----- INPUT -----
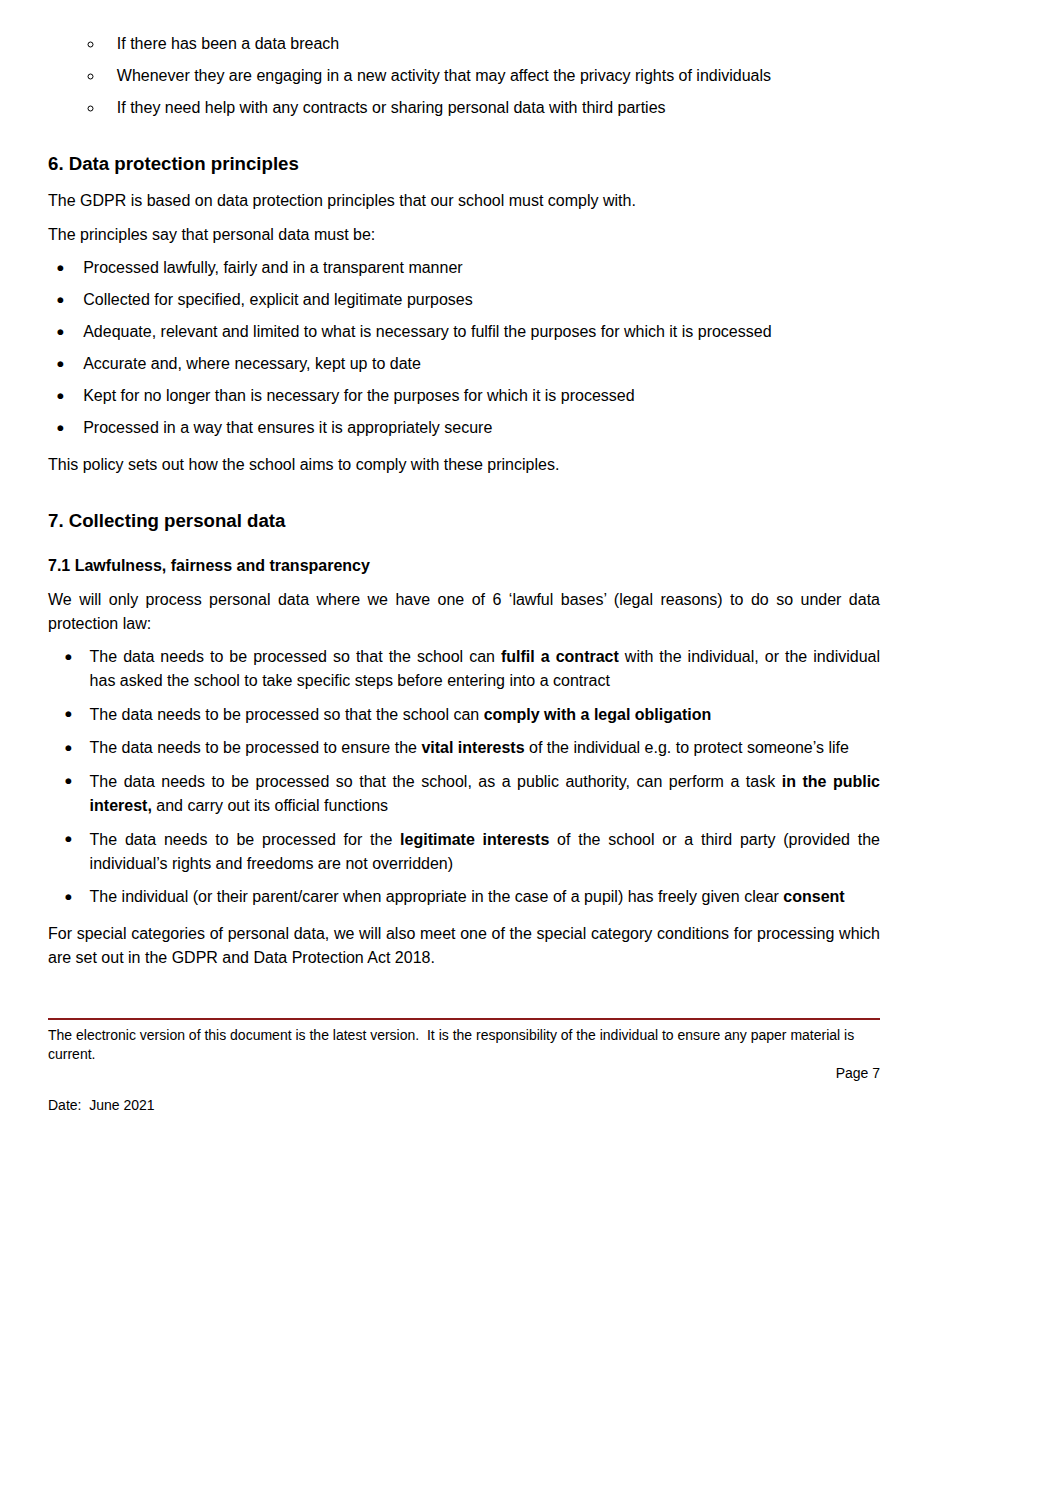If there has been a data breach
Whenever they are engaging in a new activity that may affect the privacy rights of individuals
If they need help with any contracts or sharing personal data with third parties
6. Data protection principles
The GDPR is based on data protection principles that our school must comply with.
The principles say that personal data must be:
Processed lawfully, fairly and in a transparent manner
Collected for specified, explicit and legitimate purposes
Adequate, relevant and limited to what is necessary to fulfil the purposes for which it is processed
Accurate and, where necessary, kept up to date
Kept for no longer than is necessary for the purposes for which it is processed
Processed in a way that ensures it is appropriately secure
This policy sets out how the school aims to comply with these principles.
7. Collecting personal data
7.1 Lawfulness, fairness and transparency
We will only process personal data where we have one of 6 ‘lawful bases’ (legal reasons) to do so under data protection law:
The data needs to be processed so that the school can fulfil a contract with the individual, or the individual has asked the school to take specific steps before entering into a contract
The data needs to be processed so that the school can comply with a legal obligation
The data needs to be processed to ensure the vital interests of the individual e.g. to protect someone’s life
The data needs to be processed so that the school, as a public authority, can perform a task in the public interest, and carry out its official functions
The data needs to be processed for the legitimate interests of the school or a third party (provided the individual’s rights and freedoms are not overridden)
The individual (or their parent/carer when appropriate in the case of a pupil) has freely given clear consent
For special categories of personal data, we will also meet one of the special category conditions for processing which are set out in the GDPR and Data Protection Act 2018.
The electronic version of this document is the latest version. It is the responsibility of the individual to ensure any paper material is current.
Page 7
Date: June 2021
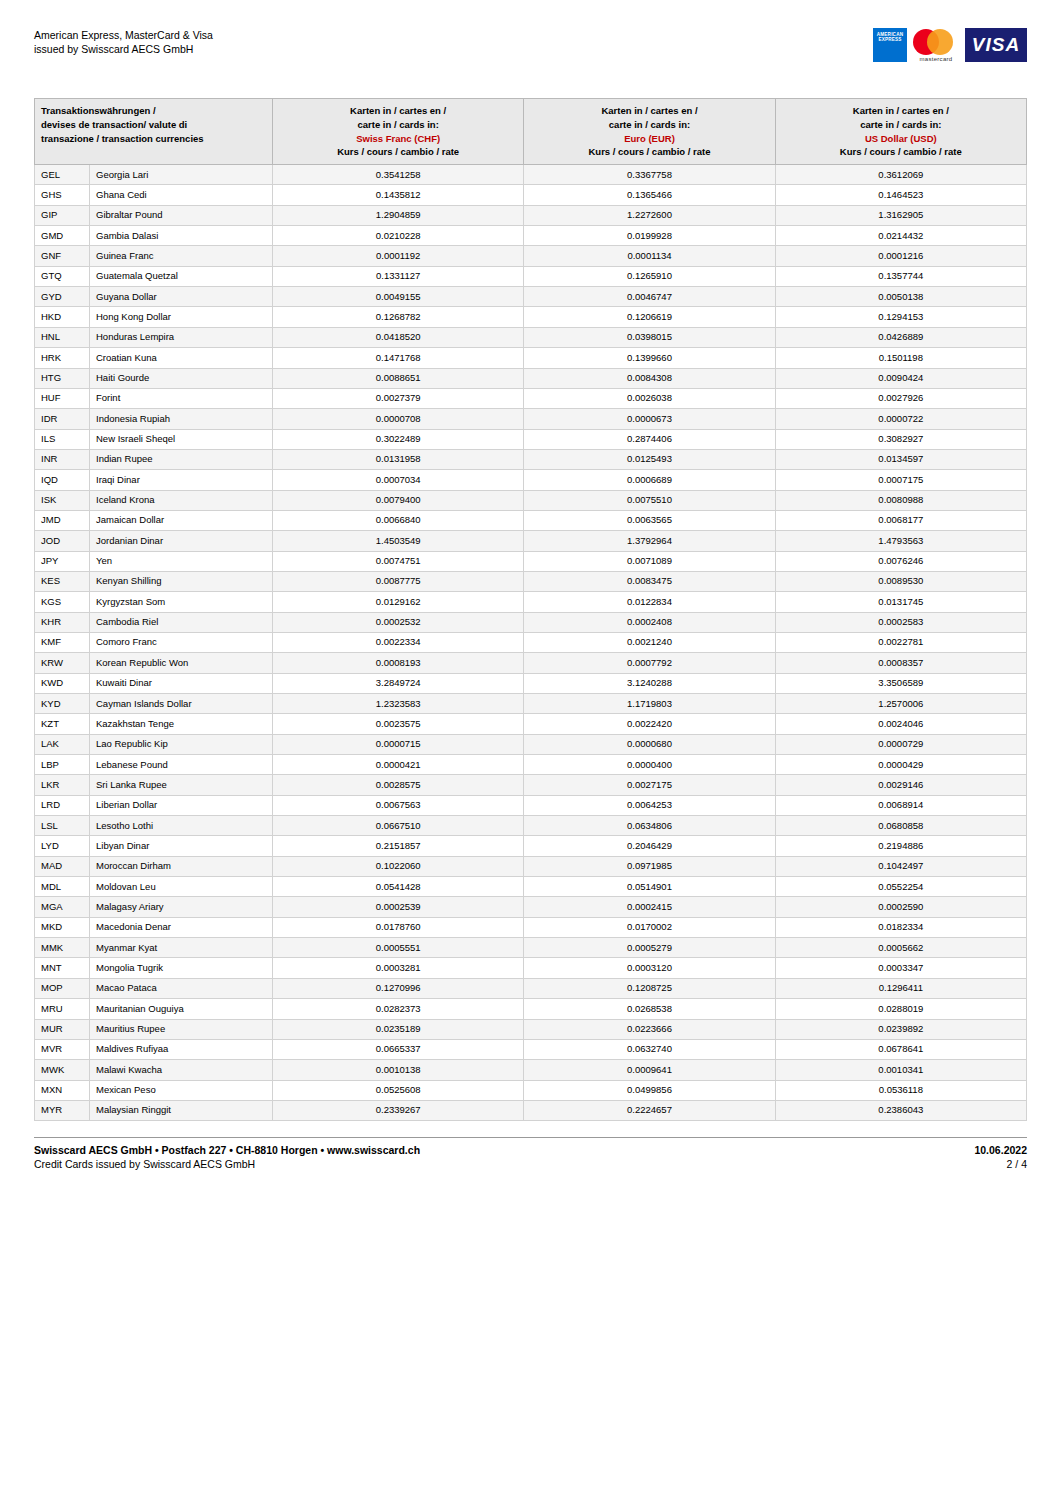American Express, MasterCard & Visa
issued by Swisscard AECS GmbH
AMERICAN
EXPRESS
mastercard
VISA
| Transaktionswährungen / devises de transaction/ valute di transazione / transaction currencies | Karten in / cartes en / carte in / cards in: Swiss Franc (CHF) Kurs / cours / cambio / rate | Karten in / cartes en / carte in / cards in: Euro (EUR) Kurs / cours / cambio / rate | Karten in / cartes en / carte in / cards in: US Dollar (USD) Kurs / cours / cambio / rate |
| --- | --- | --- | --- |
| GEL | Georgia Lari | 0.3541258 | 0.3367758 | 0.3612069 |
| GHS | Ghana Cedi | 0.1435812 | 0.1365466 | 0.1464523 |
| GIP | Gibraltar Pound | 1.2904859 | 1.2272600 | 1.3162905 |
| GMD | Gambia Dalasi | 0.0210228 | 0.0199928 | 0.0214432 |
| GNF | Guinea Franc | 0.0001192 | 0.0001134 | 0.0001216 |
| GTQ | Guatemala Quetzal | 0.1331127 | 0.1265910 | 0.1357744 |
| GYD | Guyana Dollar | 0.0049155 | 0.0046747 | 0.0050138 |
| HKD | Hong Kong Dollar | 0.1268782 | 0.1206619 | 0.1294153 |
| HNL | Honduras Lempira | 0.0418520 | 0.0398015 | 0.0426889 |
| HRK | Croatian Kuna | 0.1471768 | 0.1399660 | 0.1501198 |
| HTG | Haiti Gourde | 0.0088651 | 0.0084308 | 0.0090424 |
| HUF | Forint | 0.0027379 | 0.0026038 | 0.0027926 |
| IDR | Indonesia Rupiah | 0.0000708 | 0.0000673 | 0.0000722 |
| ILS | New Israeli Sheqel | 0.3022489 | 0.2874406 | 0.3082927 |
| INR | Indian Rupee | 0.0131958 | 0.0125493 | 0.0134597 |
| IQD | Iraqi Dinar | 0.0007034 | 0.0006689 | 0.0007175 |
| ISK | Iceland Krona | 0.0079400 | 0.0075510 | 0.0080988 |
| JMD | Jamaican Dollar | 0.0066840 | 0.0063565 | 0.0068177 |
| JOD | Jordanian Dinar | 1.4503549 | 1.3792964 | 1.4793563 |
| JPY | Yen | 0.0074751 | 0.0071089 | 0.0076246 |
| KES | Kenyan Shilling | 0.0087775 | 0.0083475 | 0.0089530 |
| KGS | Kyrgyzstan Som | 0.0129162 | 0.0122834 | 0.0131745 |
| KHR | Cambodia Riel | 0.0002532 | 0.0002408 | 0.0002583 |
| KMF | Comoro Franc | 0.0022334 | 0.0021240 | 0.0022781 |
| KRW | Korean Republic Won | 0.0008193 | 0.0007792 | 0.0008357 |
| KWD | Kuwaiti Dinar | 3.2849724 | 3.1240288 | 3.3506589 |
| KYD | Cayman Islands Dollar | 1.2323583 | 1.1719803 | 1.2570006 |
| KZT | Kazakhstan Tenge | 0.0023575 | 0.0022420 | 0.0024046 |
| LAK | Lao Republic Kip | 0.0000715 | 0.0000680 | 0.0000729 |
| LBP | Lebanese Pound | 0.0000421 | 0.0000400 | 0.0000429 |
| LKR | Sri Lanka Rupee | 0.0028575 | 0.0027175 | 0.0029146 |
| LRD | Liberian Dollar | 0.0067563 | 0.0064253 | 0.0068914 |
| LSL | Lesotho Lothi | 0.0667510 | 0.0634806 | 0.0680858 |
| LYD | Libyan Dinar | 0.2151857 | 0.2046429 | 0.2194886 |
| MAD | Moroccan Dirham | 0.1022060 | 0.0971985 | 0.1042497 |
| MDL | Moldovan Leu | 0.0541428 | 0.0514901 | 0.0552254 |
| MGA | Malagasy Ariary | 0.0002539 | 0.0002415 | 0.0002590 |
| MKD | Macedonia Denar | 0.0178760 | 0.0170002 | 0.0182334 |
| MMK | Myanmar Kyat | 0.0005551 | 0.0005279 | 0.0005662 |
| MNT | Mongolia Tugrik | 0.0003281 | 0.0003120 | 0.0003347 |
| MOP | Macao Pataca | 0.1270996 | 0.1208725 | 0.1296411 |
| MRU | Mauritanian Ouguiya | 0.0282373 | 0.0268538 | 0.0288019 |
| MUR | Mauritius Rupee | 0.0235189 | 0.0223666 | 0.0239892 |
| MVR | Maldives Rufiyaa | 0.0665337 | 0.0632740 | 0.0678641 |
| MWK | Malawi Kwacha | 0.0010138 | 0.0009641 | 0.0010341 |
| MXN | Mexican Peso | 0.0525608 | 0.0499856 | 0.0536118 |
| MYR | Malaysian Ringgit | 0.2339267 | 0.2224657 | 0.2386043 |
Swisscard AECS GmbH • Postfach 227 • CH-8810 Horgen • www.swisscard.ch
Credit Cards issued by Swisscard AECS GmbH
10.06.2022
2 / 4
-----
§ **TASK DIRECTIONS**
Write every record out again exactly, omitting the pictures they hold.

§ **OUTPUT OF THE TASK**
If there has been a data breach
Whenever they are engaging in a new activity that may affect the privacy rights of individuals
If they need help with any contracts or sharing personal data with third parties
6. Data protection principles
The GDPR is based on data protection principles that our school must comply with.
The principles say that personal data must be:
Processed lawfully, fairly and in a transparent manner
Collected for specified, explicit and legitimate purposes
Adequate, relevant and limited to what is necessary to fulfil the purposes for which it is processed
Accurate and, where necessary, kept up to date
Kept for no longer than is necessary for the purposes for which it is processed
Processed in a way that ensures it is appropriately secure
This policy sets out how the school aims to comply with these principles.
7. Collecting personal data
7.1 Lawfulness, fairness and transparency
We will only process personal data where we have one of 6 ‘lawful bases’ (legal reasons) to do so under data protection law:
The data needs to be processed so that the school can fulfil a contract with the individual, or the individual has asked the school to take specific steps before entering into a contract
The data needs to be processed so that the school can comply with a legal obligation
The data needs to be processed to ensure the vital interests of the individual e.g. to protect someone’s life
The data needs to be processed so that the school, as a public authority, can perform a task in the public interest, and carry out its official functions
The data needs to be processed for the legitimate interests of the school or a third party (provided the individual’s rights and freedoms are not overridden)
The individual (or their parent/carer when appropriate in the case of a pupil) has freely given clear consent
For special categories of personal data, we will also meet one of the special category conditions for processing which are set out in the GDPR and Data Protection Act 2018.
The electronic version of this document is the latest version. It is the responsibility of the individual to ensure any paper material is current.
Page 7
Date: June 2021
American Express, MasterCard & Visa
issued by Swisscard AECS GmbH
AMERICAN
EXPRESS
mastercard
VISA
| Transaktionswährungen / devises de transaction/ valute di transazione / transaction currencies | Karten in / cartes en / carte in / cards in: Swiss Franc (CHF) Kurs / cours / cambio / rate | Karten in / cartes en / carte in / cards in: Euro (EUR) Kurs / cours / cambio / rate | Karten in / cartes en / carte in / cards in: US Dollar (USD) Kurs / cours / cambio / rate |
| --- | --- | --- | --- |
| GEL | Georgia Lari | 0.3541258 | 0.3367758 | 0.3612069 |
| GHS | Ghana Cedi | 0.1435812 | 0.1365466 | 0.1464523 |
| GIP | Gibraltar Pound | 1.2904859 | 1.2272600 | 1.3162905 |
| GMD | Gambia Dalasi | 0.0210228 | 0.0199928 | 0.0214432 |
| GNF | Guinea Franc | 0.0001192 | 0.0001134 | 0.0001216 |
| GTQ | Guatemala Quetzal | 0.1331127 | 0.1265910 | 0.1357744 |
| GYD | Guyana Dollar | 0.0049155 | 0.0046747 | 0.0050138 |
| HKD | Hong Kong Dollar | 0.1268782 | 0.1206619 | 0.1294153 |
| HNL | Honduras Lempira | 0.0418520 | 0.0398015 | 0.0426889 |
| HRK | Croatian Kuna | 0.1471768 | 0.1399660 | 0.1501198 |
| HTG | Haiti Gourde | 0.0088651 | 0.0084308 | 0.0090424 |
| HUF | Forint | 0.0027379 | 0.0026038 | 0.0027926 |
| IDR | Indonesia Rupiah | 0.0000708 | 0.0000673 | 0.0000722 |
| ILS | New Israeli Sheqel | 0.3022489 | 0.2874406 | 0.3082927 |
| INR | Indian Rupee | 0.0131958 | 0.0125493 | 0.0134597 |
| IQD | Iraqi Dinar | 0.0007034 | 0.0006689 | 0.0007175 |
| ISK | Iceland Krona | 0.0079400 | 0.0075510 | 0.0080988 |
| JMD | Jamaican Dollar | 0.0066840 | 0.0063565 | 0.0068177 |
| JOD | Jordanian Dinar | 1.4503549 | 1.3792964 | 1.4793563 |
| JPY | Yen | 0.0074751 | 0.0071089 | 0.0076246 |
| KES | Kenyan Shilling | 0.0087775 | 0.0083475 | 0.0089530 |
| KGS | Kyrgyzstan Som | 0.0129162 | 0.0122834 | 0.0131745 |
| KHR | Cambodia Riel | 0.0002532 | 0.0002408 | 0.0002583 |
| KMF | Comoro Franc | 0.0022334 | 0.0021240 | 0.0022781 |
| KRW | Korean Republic Won | 0.0008193 | 0.0007792 | 0.0008357 |
| KWD | Kuwaiti Dinar | 3.2849724 | 3.1240288 | 3.3506589 |
| KYD | Cayman Islands Dollar | 1.2323583 | 1.1719803 | 1.2570006 |
| KZT | Kazakhstan Tenge | 0.0023575 | 0.0022420 | 0.0024046 |
| LAK | Lao Republic Kip | 0.0000715 | 0.0000680 | 0.0000729 |
| LBP | Lebanese Pound | 0.0000421 | 0.0000400 | 0.0000429 |
| LKR | Sri Lanka Rupee | 0.0028575 | 0.0027175 | 0.0029146 |
| LRD | Liberian Dollar | 0.0067563 | 0.0064253 | 0.0068914 |
| LSL | Lesotho Lothi | 0.0667510 | 0.0634806 | 0.0680858 |
| LYD | Libyan Dinar | 0.2151857 | 0.2046429 | 0.2194886 |
| MAD | Moroccan Dirham | 0.1022060 | 0.0971985 | 0.1042497 |
| MDL | Moldovan Leu | 0.0541428 | 0.0514901 | 0.0552254 |
| MGA | Malagasy Ariary | 0.0002539 | 0.0002415 | 0.0002590 |
| MKD | Macedonia Denar | 0.0178760 | 0.0170002 | 0.0182334 |
| MMK | Myanmar Kyat | 0.0005551 | 0.0005279 | 0.0005662 |
| MNT | Mongolia Tugrik | 0.0003281 | 0.0003120 | 0.0003347 |
| MOP | Macao Pataca | 0.1270996 | 0.1208725 | 0.1296411 |
| MRU | Mauritanian Ouguiya | 0.0282373 | 0.0268538 | 0.0288019 |
| MUR | Mauritius Rupee | 0.0235189 | 0.0223666 | 0.0239892 |
| MVR | Maldives Rufiyaa | 0.0665337 | 0.0632740 | 0.0678641 |
| MWK | Malawi Kwacha | 0.0010138 | 0.0009641 | 0.0010341 |
| MXN | Mexican Peso | 0.0525608 | 0.0499856 | 0.0536118 |
| MYR | Malaysian Ringgit | 0.2339267 | 0.2224657 | 0.2386043 |
Swisscard AECS GmbH • Postfach 227 • CH-8810 Horgen • www.swisscard.ch
Credit Cards issued by Swisscard AECS GmbH
10.06.2022
2 / 4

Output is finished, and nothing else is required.